— Work instructions —
The records below need to be repeated exactly, with every picture left out.

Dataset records
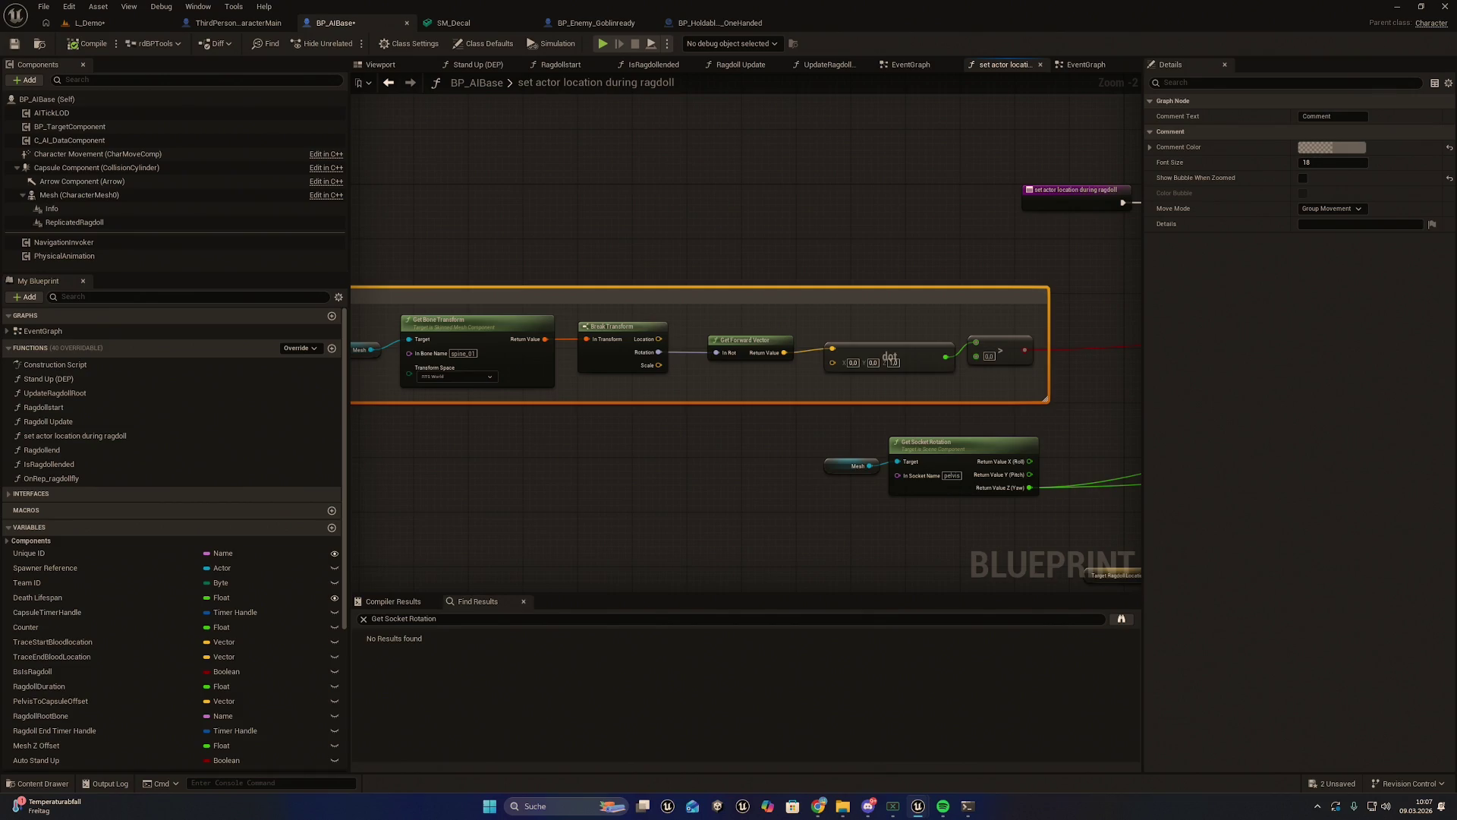
{"action": "mouse_move", "coordinate": [736, 493]}
{"action": "left_mouse_down"}
{"action": "mouse_move", "coordinate": [1005, 475]}
{"action": "mouse_move", "coordinate": [737, 442]}
{"action": "left_mouse_up"}
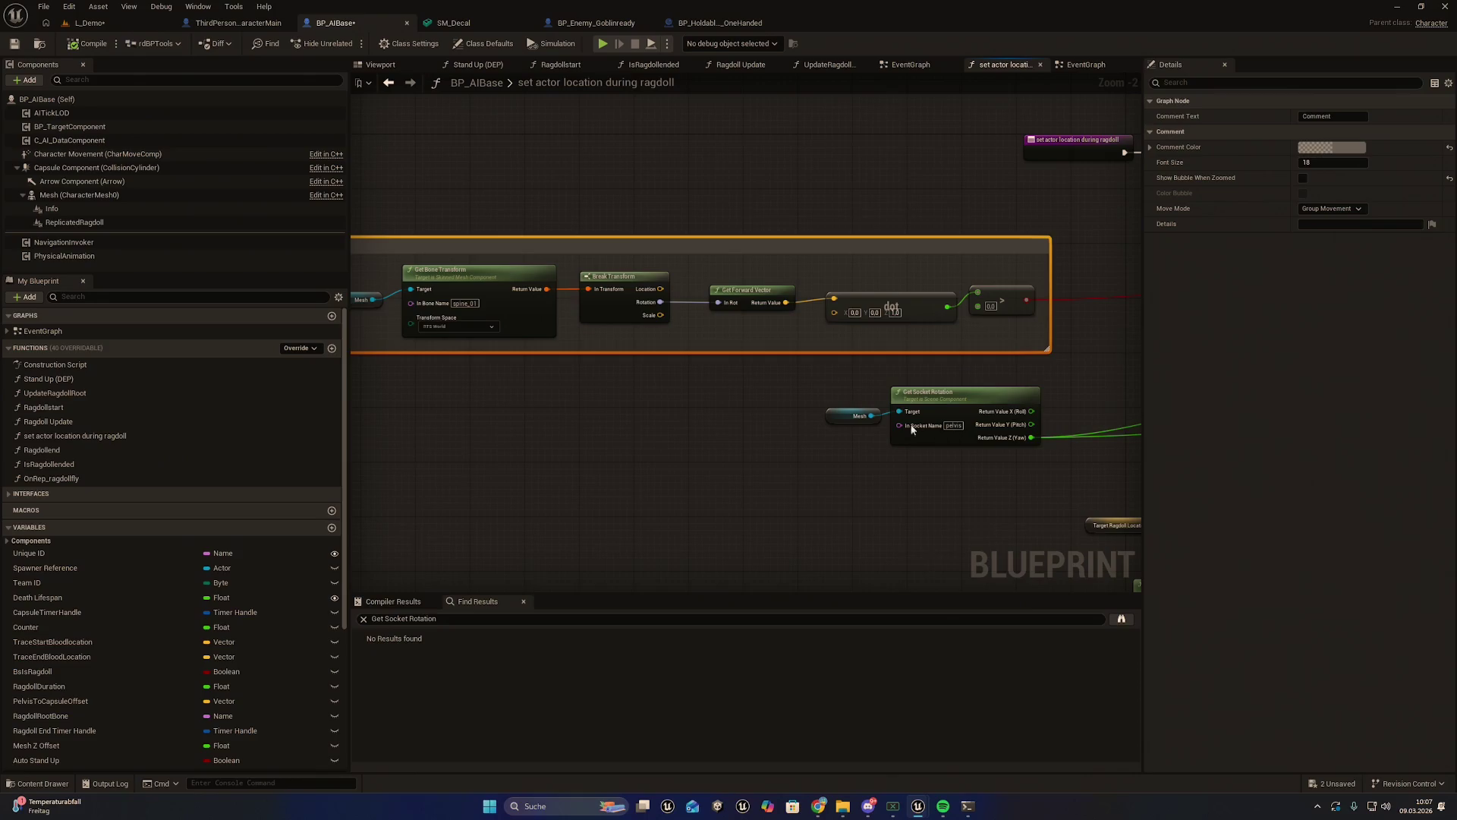
{"action": "mouse_move", "coordinate": [786, 258]}
{"action": "left_mouse_down"}
{"action": "mouse_move", "coordinate": [1002, 266]}
{"action": "mouse_move", "coordinate": [732, 254]}
{"action": "left_mouse_up"}
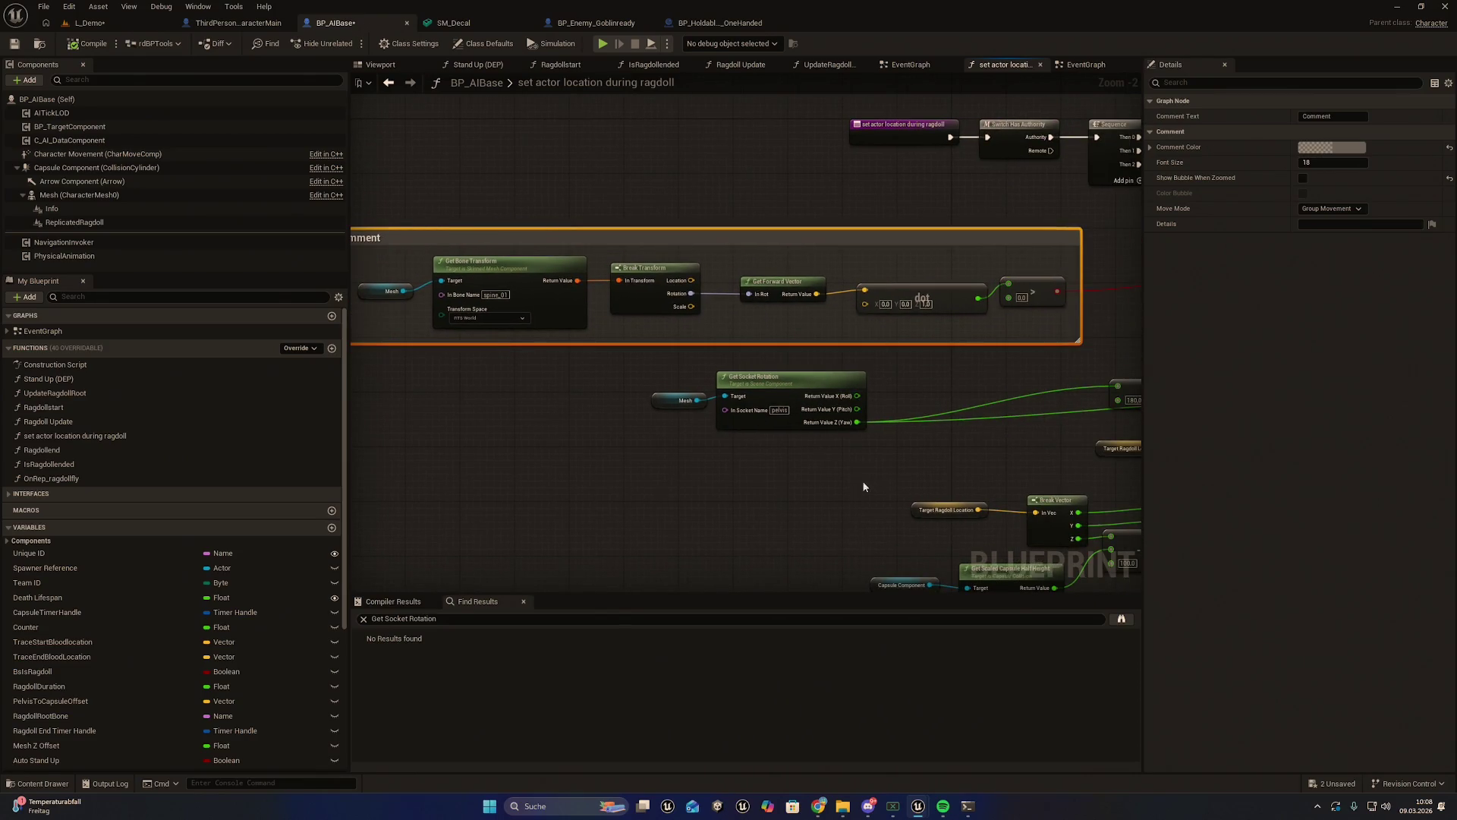
{"action": "left_click_drag", "start_coordinate": [866, 485], "coordinate": [778, 476]}
Delete the Mesh, pelvis Get Socket Rotation and 180 subtract nodes, then pan back to the comment box
{"action": "left_click_drag", "start_coordinate": [550, 394], "coordinate": [702, 405]}
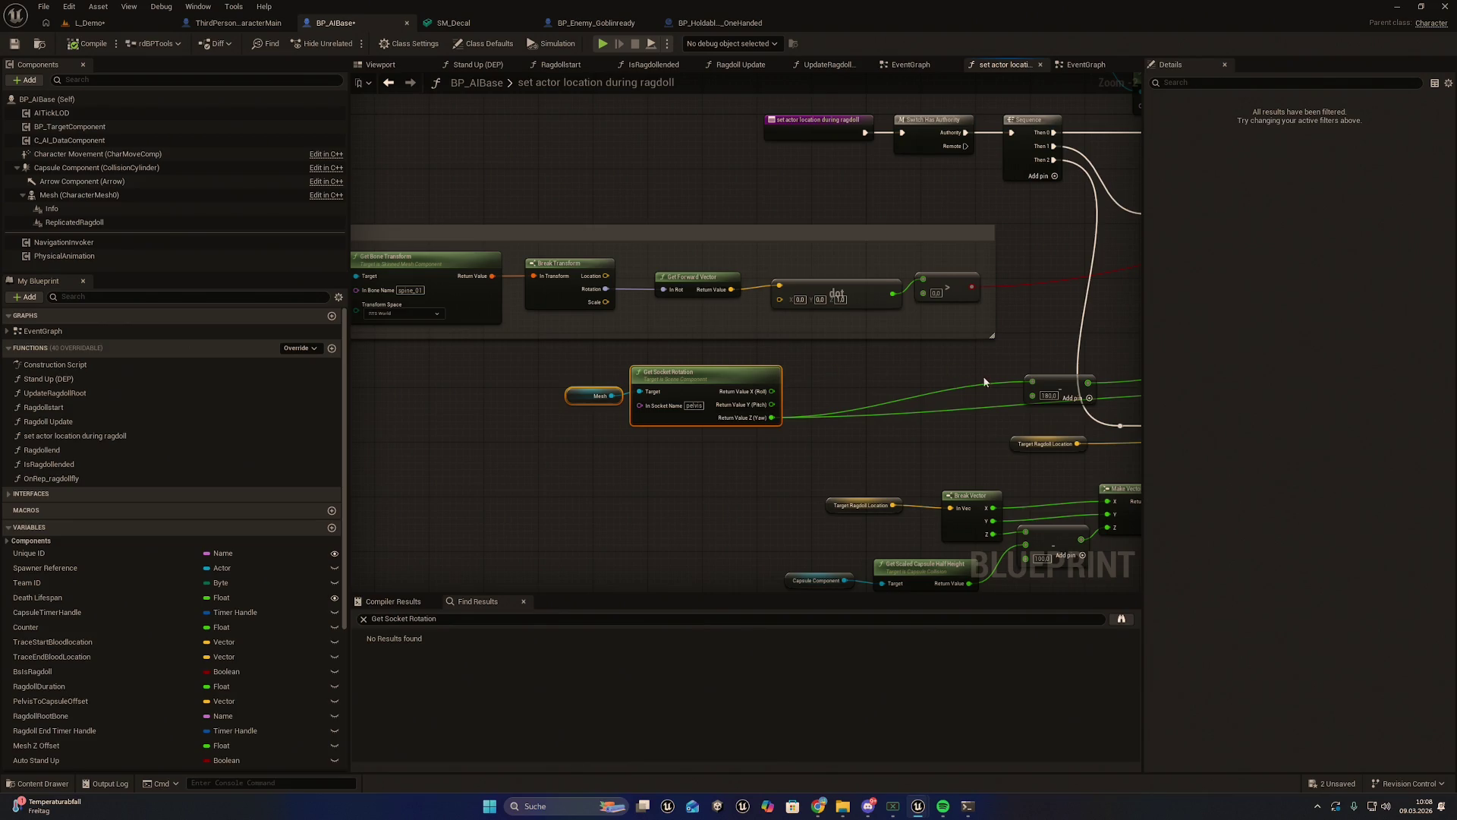
{"action": "left_click_drag", "start_coordinate": [976, 362], "coordinate": [866, 379]}
{"action": "left_click", "coordinate": [924, 375]}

— Written solution —
{"action": "mouse_move", "coordinate": [736, 493]}
{"action": "left_mouse_down"}
{"action": "mouse_move", "coordinate": [1005, 475]}
{"action": "mouse_move", "coordinate": [737, 442]}
{"action": "left_mouse_up"}
{"action": "mouse_move", "coordinate": [786, 258]}
{"action": "left_mouse_down"}
{"action": "mouse_move", "coordinate": [1002, 266]}
{"action": "mouse_move", "coordinate": [732, 254]}
{"action": "left_mouse_up"}
{"action": "left_click_drag", "start_coordinate": [866, 485], "coordinate": [778, 476]}
Delete the Mesh, pelvis Get Socket Rotation and 180 subtract nodes, then pan back to the comment box
{"action": "left_click_drag", "start_coordinate": [550, 394], "coordinate": [702, 405]}
{"action": "left_click_drag", "start_coordinate": [976, 362], "coordinate": [866, 379]}
{"action": "left_click", "coordinate": [924, 375]}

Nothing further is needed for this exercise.